Hitting the books

Janek Drevikovsky investigates the university bonk ban.

Content note: sexual assault

Yale University has a by-law banning sexual relationships between undergraduates and academics.  This policy isn’t the latest response to #MeToo. It’s been on the books since 1997.  

For years, Yale was the only anglosphere university with such a ban. In 2015, Harvard’s undergraduate school followed suit. And now, come 2018, we’re riding on a wave of institutional abstinence: take the US House of Representatives, or Malcolm Turnbull’s “bonk ban”, which prohibits sex between ministers and their staff.

So far, however, the University of Sydney has not followed the trend. Tutors, faculty members and professional staff are free to carry on consensual relationships with students as they see fit.

That’s a problem, according to Professor Denise Cuthbert of RMIT: last year, in comments to the ABC, Cuthbert called on universities to outright prohibit staff-student sex “in light of what we now know about the distorting effect that power structures can have on interpersonal relations.”

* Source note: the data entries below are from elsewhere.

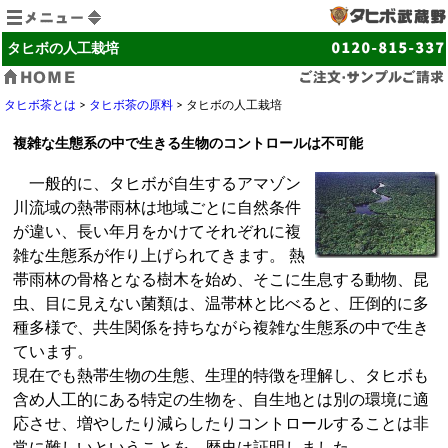
タヒボ茶とは
タヒボの人工栽培
タヒボ茶の作り方と飲み方
タヒボ茶とは
>
タヒボ茶の原料
> タヒボの人工栽培
「タヒボNFD」の種類・価格
複雑な生態系の中で生きる生物のコントロールは不可能
「タヒボNFD」の基礎栄養素
一般的に、タヒボが自生するアマゾン
製造工程・安全性試験
川流域の熱帯雨林は地域ごとに自然条件
タヒボ茶に関してよくある質問
が違い、長い年月をかけてそれぞれに複
雑な生態系が作り上げられてきます。 熱
お問い合わせ先
帯雨林の骨格となる樹木を始め、そこに生息する動物、昆
お客様サポート
虫、目に見えない菌類は、温帯林と比べると、圧倒的に多
種多様で、共生関係を持ちながら複雑な生態系の中で生き
お知らせ
ています。
ご注文・資料サンプルご請求
現在でも熱帯生物の生態、生理的特徴を理解し、タヒボも
含め人工的にある特定の生物を、自生地とは別の環境に適
サイトマップ
応させ、増やしたり減らしたりコントロールすることは非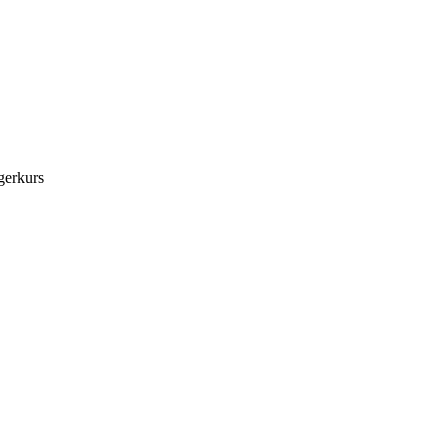
gerkurs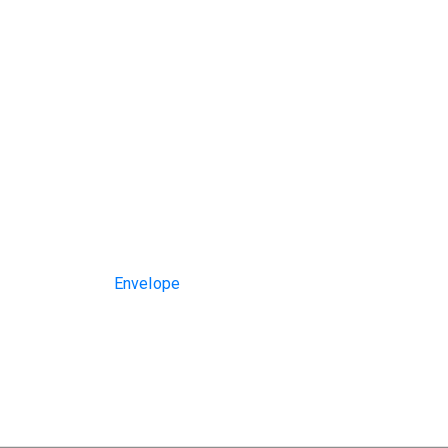
Envelope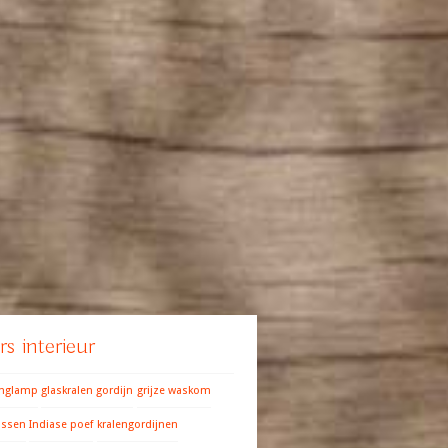
s interieur
anglamp
glaskralen gordijn
grijze waskom
ussen
Indiase poef
kralengordijnen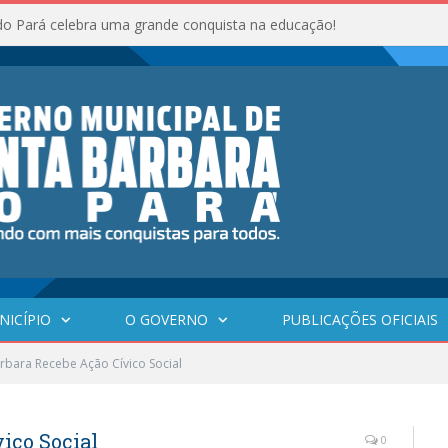
do Pará celebra uma grande conquista na educação!
NICÍPIO
O GOVERNO
PUBLICAÇÕES OFICIAIS
rbara Recebe Ação Cívico Social
ico Social
0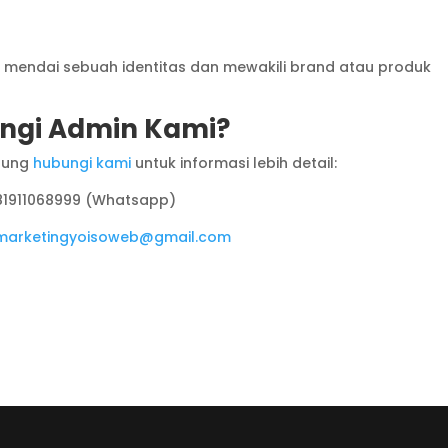
n mendai sebuah identitas dan mewakili brand atau produk
gi Admin Kami?
sung
hubungi kami
untuk informasi lebih detail:
81911068999 (Whatsapp)
marketingyoisoweb@gmail.com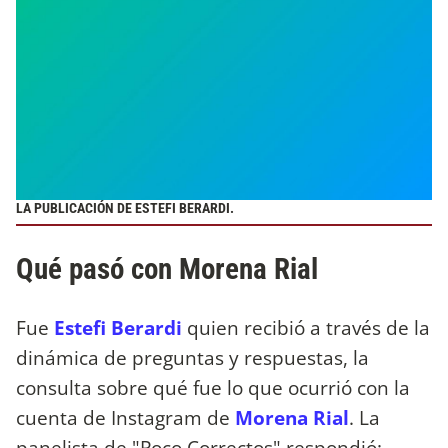
LA PUBLICACIÓN DE ESTEFI BERARDI.
Qué pasó con Morena Rial
Fue
Estefi Berardi
quien recibió a través de la
dinámica de preguntas y respuestas, la
consulta sobre qué fue lo que ocurrió con la
cuenta de Instagram de
Morena Rial
. La
panelista de "Poco Correctos" respondió:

As the abuse patterns of men like Harvey Weinstein or Don Burke show, it’s all too easy to take advantage of power imbalance—and to pressure subordinates into agreeing to unwanted sexual encounters.  Equally, when senior lecturers can control their students’ academic progress, it’s questionable whether sex between them could ever be based on meaningful consent.

A USyd spokesperson told Honi “the University is keenly aware of the types of conflicts and issues that can arise in our environment”. Accordingly, there are policies in place to deal with student-staff relationships gone wrong. Situations involving sexual misconduct are captured by the Bullying, Harassment and Discrimination Prevention Policy. This policy prohibits sexual harassment, defined as:

Unwelcome conduct of a sexual nature in relation to circumstances in which a reasonable person, having regard to all the circumstances, would have anticipated the possibility that the person harassed would be offended, humiliated or intimidated.

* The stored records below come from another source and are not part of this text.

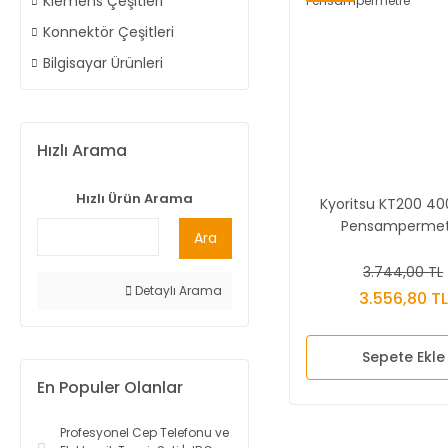
Klemens Çeşitleri
Konnektör Çeşitleri
Bilgisayar Ürünleri
Hızlı Arama
Hızlı Ürün Arama
Kyoritsu KT200 4
Pensampermet
Ara
3.744,00 TL
Detaylı Arama
3.556,80 TL
Sepete Ekle
En Populer Olanlar
Profesyonel Cep Telefonu ve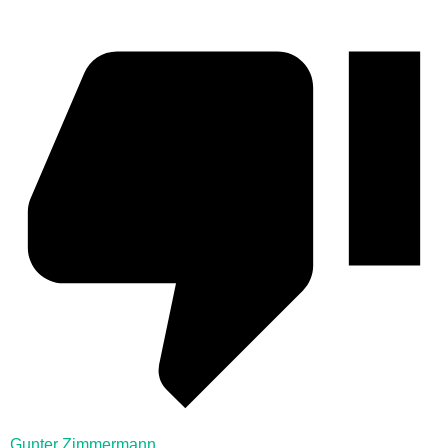
Gunter Zimmermann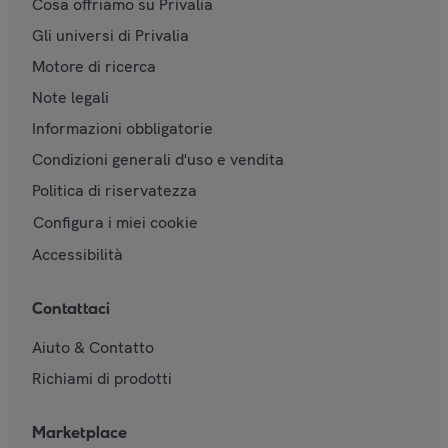
Cosa offriamo su Privalia
Gli universi di Privalia
Motore di ricerca
Note legali
Informazioni obbligatorie
Condizioni generali d'uso e vendita
Politica di riservatezza
Configura i miei cookie
Accessibilità
Contattaci
Aiuto & Contatto
Richiami di prodotti
Marketplace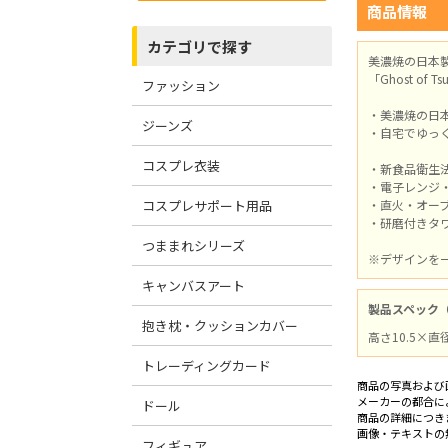
商品情報
カテゴリで探す
美濃焼の日本
「Ghost o
ファッション
・美濃焼の日
ジーンズ
・自宅でゆっ
コスプレ衣装
・新食品衛生
・電子レンジ
コスプレサポート用品
・直火・オー
・研磨付きタ
つままれシリーズ
※デザインを一
キャンバスアート
製品スペック
抱き枕・クッションカバー
高さ10.5×直
トレーディングカード
商品の写真および
メーカーの都合に
ドール
商品の詳細につき
画像・テキストの
フィギュア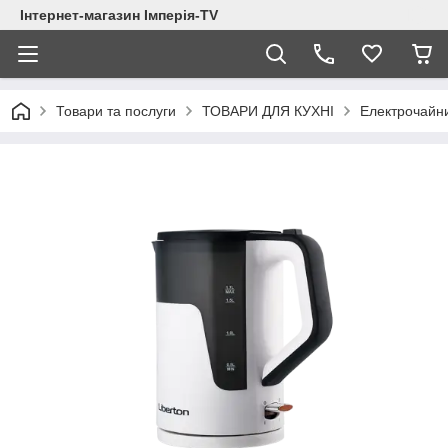
Інтернет-магазин Імперія-TV
Товари та послуги
ТОВАРИ ДЛЯ КУХНІ
Електрочайн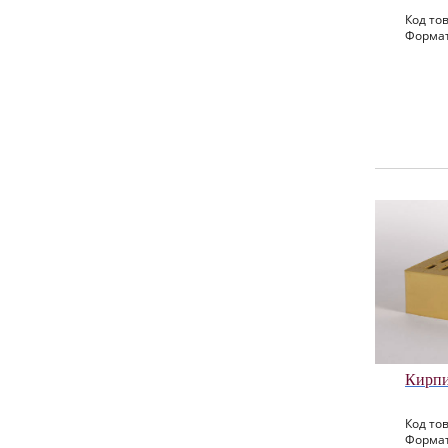
Код тов
Формат
Кирпи
Код тов
Формат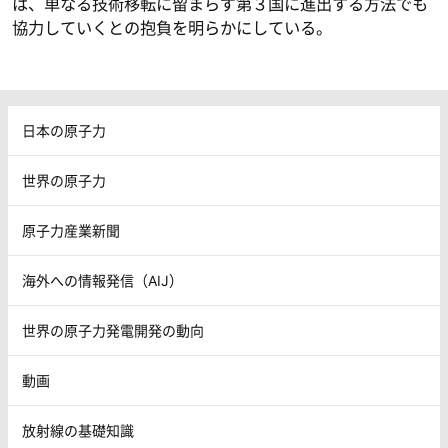
は、単なる技術移転に留まらず第３国に進出する方法でも
協力していくとの抱負を明らかにしている。
日本の原子力
世界の原子力
原子力産業新聞
海外への情報発信（AIJ）
世界の原子力発電開発の動向
動画
放射線の基礎知識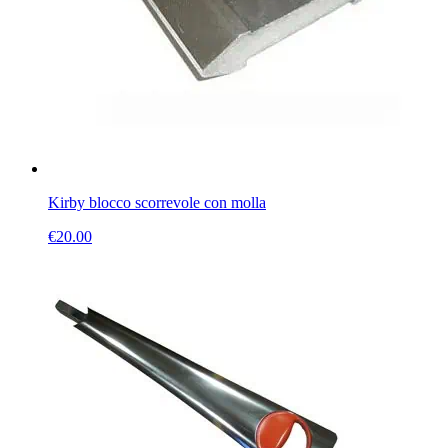
Kirby blocco scorrevole con molla
€
20.00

For staff, a breach of the policy can mean disciplinary action, including termination of employment. SRC Wom*n’s Officer Maddy Ward pointed out that the policy is “super broad” and “unclear”. It’s this kind of opacity that a blanket ban on staff-student sex would end; no longer would it be possible to hide sexual predation behind a veneer of consent, procured through undue influence.

That said, of the senior course coordinators Honi spoke to, few seemed to have come across sexual misconduct between students and staff; most treated it as something “unthinkable”. Yet last year’s Australian Human Rights Commission report into sexual assault on campus found that 6 per cent of undergraduates and 10 per cent of graduates had suffered sexual harassment from their tutors or supervisors.

Even if a relationship is free from sexual misconduct, it may fall under the University’s External Interests  Policy. Under the policy, staff must not allow

Personal interests [which include sexual relationships] to come into actual, potential or perceived conflict with their duties to the University.

If a conflict of interest arises, it must be declared so a management plan can be developed. As far as student-staff relationships go, this situation is not uncommon. As Ward pointed out,in a “small neighbourhood” like USyd, someone you begin dating outside the classroom may later turn out to be your tutor. Postgraduates in particular, Ward said, can end up in relationships with the supervisors they spend years working with.

For the University, the concern here is academic integrity rather than personal well being, which the conflict management plans Honi saw seemed to confirm. Most focused on preventing staff from making decisions about the work or degree progression of a student they are in a relationship with.  

But whether the conflict policy actually works is another question. Tutors are most likely to form relationships with their students simply because the age gap is smaller than other academic staff.. As casual employees, tutors receive limited training, let alone on the conflicts policy. According to one engineering tutor, the inductor called attention to the policy, explained what a conflict might look like, then “just sent us a link to [an online conflict module] after the session and told us to have a read”.

Nonetheless, among those Honi spoke to, support was scant for an outright ban on student-academic relations . Director of Educational Strategy Professor Peter McCallum, though stressing it was his personal view, argued that a ban would be “an infringement on the many relationships between staff and students that are completely legitimate and fulfilling for the people involved.” It would simply be impractical to implement as there are “many people who are both staff members and students and many partnerships between two staff members where one of the partners is also a student”. Ward agreed: “I don’t think a ban on everything is particularly suitable, doesn’t leave nuance for the kind of relationships that happen.”

Yet there is an appetite for change. The University itself is “working on ways to bolster the current code of conduct,” a spokesperson said.  They also said that, following the release of the Broderick Review, the University “has committed to a standalone sexual misconduct policy and will consult with staff and students as that policy is developed.”

The form of these changes is at yet unclear, and neither the process of updating the code of conduct nor of developing a sexual misconduct policy has begun. Professor McCallum, however, suggested that the reporting of relationships with students could be made mandatory, even when there is no actual, perceived or potential conflict. Especially  when “the staff member’s judgement on such matters could be faulty,” McCallum said, mandatory reporting could go some way to protect students from power imbalances.